Copy out every line of text in the material below word for word, and leave the pictures out of your answer.

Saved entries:
=-=-=

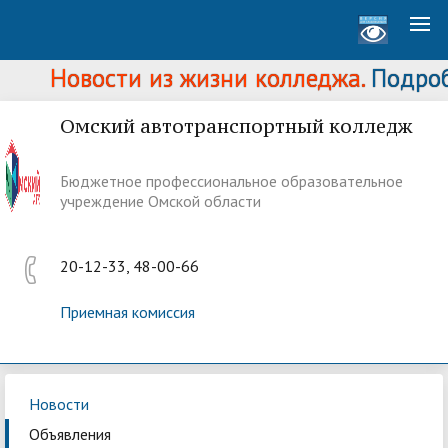
Новости из жизни колледжа.
Подробн
Омский автотранспортный колледж
Бюджетное профессиональное образовательное
учреждение Омской области
20-12-33, 48-00-66
Приемная комиссия
Новости
Объявления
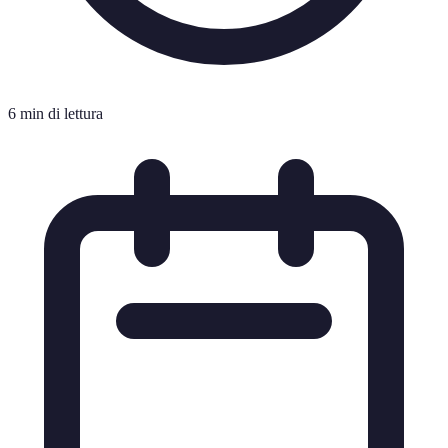
6 min di lettura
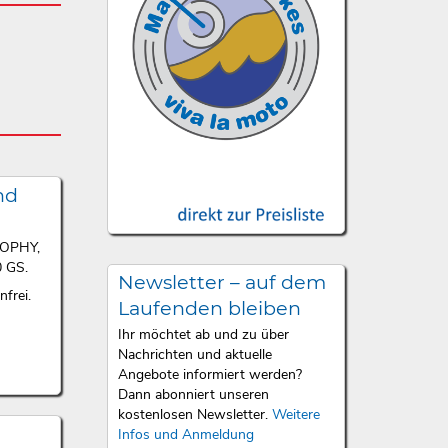
nd
ROPHY,
 GS.
Newsletter – auf dem
frei.
Laufenden bleiben
Ihr möchtet ab und zu über
Nachrichten und aktuelle
Angebote informiert werden?
Dann abonniert unseren
kostenlosen Newsletter.
Weitere
Infos und Anmeldung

=-=-=

Task solution
Новости из жизни колледжа.
Подробн
Омский автотранспортный колледж
Бюджетное профессиональное образовательное
учреждение Омской области
20-12-33, 48-00-66
Приемная комиссия
Новости
Объявления
6 min di lettura
nd
ROPHY,
 GS.
Newsletter – auf dem
frei.
Laufenden bleiben
Ihr möchtet ab und zu über
Nachrichten und aktuelle
Angebote informiert werden?
Dann abonniert unseren
kostenlosen Newsletter.
Weitere
Infos und Anmeldung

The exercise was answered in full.